Strangely, there was a trail of something smeared on the floor—something like footprints. But these footprints seemed to come out of the wardrobe, not toward it. This left the protagonist extremely uneasy.

Gathering his courage, he opened the wardrobe—

but found nothing inside.

With no answers, he prepared to ride back to the theater.

That night, the people who had hired him and Brother Yuan to record the movie confronted the protagonist. Since they couldn't contact Brother Yuan, they demanded the film from him, even threatening him. With no other choice, he returned to the theater alone at night to finish the recording.

While filming, he made a horrifying discovery—

The footprint pattern in the movie matched exactly the footprints he saw in Brother Yuan's home earlier.

Terror surged through him.

He rushed outside to call Brother Yuan.

But the ringtone wasn't coming from his phone.

It echoed—from inside the theater.

The protagonist followed the sound to the screening room.

The ringtone was playing from the speakers.

Confused, he looked toward the screen—

And saw Brother Yuan's corpse projected onto it.

His eyes had been gouged out.

His hand held a ringing phone.

And the incoming caller ID displayed—

the protagonist's own number.

The protagonist panicked. He immediately stopped the movie and fled the theater. But he kept feeling as if someone—or something—was behind him. When he turned around, all he saw was a single leg being pulled back out of sight.

He burst through the main doors. After only a few steps, he heard them open and close behind him. When he turned back, nothing was there.

He tugged at the strap on his shoulder, thinking it was his backpack.

But unbeknownst to him—

he was carrying Chaba on his back.

He returned home, still shaken, and soon heard strange noises coming from the bathroom. Following the sound, he found the same footprints from Brother Yuan's house. Behind the shower curtain, someone appeared to be brushing their hair.

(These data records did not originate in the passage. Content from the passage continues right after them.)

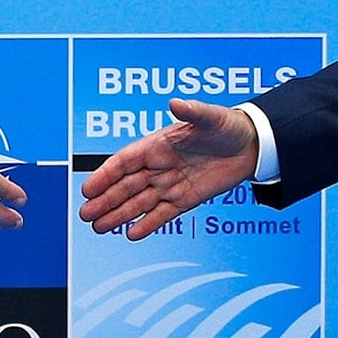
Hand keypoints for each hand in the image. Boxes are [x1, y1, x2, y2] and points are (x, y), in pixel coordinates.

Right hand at [79, 98, 258, 240]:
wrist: (251, 146)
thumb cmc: (228, 126)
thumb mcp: (211, 117)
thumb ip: (192, 112)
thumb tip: (175, 103)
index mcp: (157, 144)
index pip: (124, 162)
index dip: (105, 175)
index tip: (89, 188)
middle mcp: (158, 166)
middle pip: (125, 186)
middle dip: (105, 200)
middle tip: (85, 215)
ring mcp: (170, 185)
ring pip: (139, 203)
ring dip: (118, 215)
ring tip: (98, 227)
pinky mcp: (185, 200)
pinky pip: (162, 214)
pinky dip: (148, 224)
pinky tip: (131, 234)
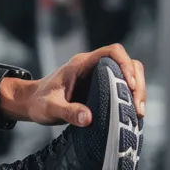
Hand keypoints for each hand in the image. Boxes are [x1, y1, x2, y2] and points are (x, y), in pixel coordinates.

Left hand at [16, 44, 146, 126]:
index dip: (125, 64)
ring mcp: (99, 77)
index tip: (130, 85)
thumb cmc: (38, 102)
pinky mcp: (102, 89)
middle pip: (127, 64)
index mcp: (81, 64)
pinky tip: (132, 115)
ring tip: (138, 114)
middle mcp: (93, 67)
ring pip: (129, 76)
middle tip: (137, 108)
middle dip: (138, 83)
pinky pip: (123, 89)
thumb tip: (88, 118)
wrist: (31, 103)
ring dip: (138, 93)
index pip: (112, 51)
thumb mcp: (50, 108)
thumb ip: (67, 112)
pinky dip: (131, 100)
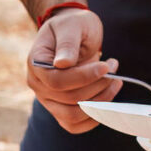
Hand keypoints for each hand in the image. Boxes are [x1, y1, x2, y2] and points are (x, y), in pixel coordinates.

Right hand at [26, 5, 120, 132]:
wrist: (72, 33)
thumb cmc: (72, 25)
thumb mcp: (72, 25)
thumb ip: (67, 43)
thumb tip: (62, 64)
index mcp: (36, 64)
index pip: (57, 81)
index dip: (84, 77)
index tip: (106, 66)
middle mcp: (38, 85)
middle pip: (69, 100)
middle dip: (98, 86)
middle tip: (113, 68)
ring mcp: (48, 100)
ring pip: (73, 116)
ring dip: (100, 102)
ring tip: (114, 81)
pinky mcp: (60, 110)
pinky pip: (74, 126)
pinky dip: (94, 118)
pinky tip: (107, 99)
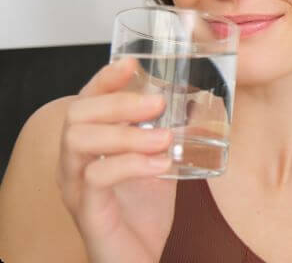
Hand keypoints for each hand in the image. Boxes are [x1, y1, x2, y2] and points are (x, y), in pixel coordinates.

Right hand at [56, 57, 177, 262]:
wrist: (138, 258)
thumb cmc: (145, 209)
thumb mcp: (160, 162)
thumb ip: (169, 134)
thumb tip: (201, 103)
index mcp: (91, 144)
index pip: (87, 100)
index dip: (105, 79)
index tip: (131, 63)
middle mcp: (75, 161)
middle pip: (78, 114)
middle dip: (119, 102)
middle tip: (158, 102)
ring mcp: (75, 186)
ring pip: (80, 141)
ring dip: (127, 133)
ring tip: (166, 137)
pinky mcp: (87, 211)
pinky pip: (96, 177)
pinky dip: (131, 164)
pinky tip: (162, 165)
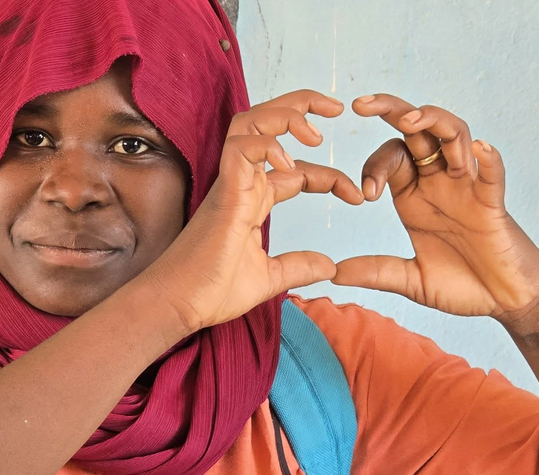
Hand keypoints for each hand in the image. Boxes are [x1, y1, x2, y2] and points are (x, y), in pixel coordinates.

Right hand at [141, 90, 364, 334]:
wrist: (181, 305)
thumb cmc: (212, 291)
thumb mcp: (269, 278)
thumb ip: (298, 267)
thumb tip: (329, 265)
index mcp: (254, 200)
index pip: (296, 170)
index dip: (330, 175)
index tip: (356, 196)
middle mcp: (243, 183)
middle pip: (267, 123)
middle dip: (302, 105)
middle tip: (337, 106)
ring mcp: (232, 183)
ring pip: (251, 121)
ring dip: (286, 114)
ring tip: (316, 132)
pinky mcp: (224, 191)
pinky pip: (241, 146)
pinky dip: (267, 144)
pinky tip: (290, 163)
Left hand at [333, 93, 538, 323]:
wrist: (505, 301)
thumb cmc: (463, 285)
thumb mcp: (412, 279)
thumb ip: (376, 272)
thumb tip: (334, 273)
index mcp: (415, 194)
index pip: (390, 156)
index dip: (373, 166)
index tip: (365, 195)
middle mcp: (440, 182)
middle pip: (417, 130)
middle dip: (390, 110)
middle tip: (360, 104)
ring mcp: (468, 188)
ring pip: (454, 136)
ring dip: (433, 120)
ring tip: (409, 118)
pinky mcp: (493, 205)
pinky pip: (492, 176)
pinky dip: (488, 159)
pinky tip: (480, 149)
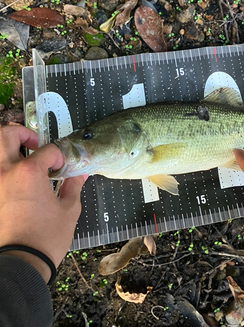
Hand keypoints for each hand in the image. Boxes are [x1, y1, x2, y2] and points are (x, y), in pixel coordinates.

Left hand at [0, 125, 86, 282]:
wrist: (20, 265)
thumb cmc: (46, 238)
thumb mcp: (68, 210)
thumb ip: (72, 187)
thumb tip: (79, 175)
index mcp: (29, 172)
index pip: (46, 150)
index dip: (58, 156)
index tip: (62, 167)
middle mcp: (5, 173)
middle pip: (6, 135)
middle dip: (21, 134)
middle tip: (34, 144)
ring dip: (7, 150)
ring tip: (20, 158)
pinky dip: (4, 172)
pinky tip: (16, 181)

When he pulled the curtain open—

No one was there.

But the comb on the floor, tangled with long strands of a woman's hair, made it clear:

He had indeed been haunted.

The next day, while helping coworkers hang posters, he inadvertently learned that the Chaba case in the movie was based on a real crime, something that truly happened. His fear deepened.

Back inside the theater, he thought he saw someone who looked exactly like Chaba. He went in to investigate but found nothing, and afterward got into a misunderstanding with two short coworkers.

His ex-girlfriend witnessed the scene and assumed he had relapsed into drug use. She confronted him, discovered the DV camera in his hand, and realized he had been pirating movies. Disappointed and angry, she scolded him, accusing him of resorting to illegal recording just to buy drugs.

The protagonist hurriedly explained everything that had happened these past few days.

But his ex-girlfriend remained skeptical—half believing, half doubting him.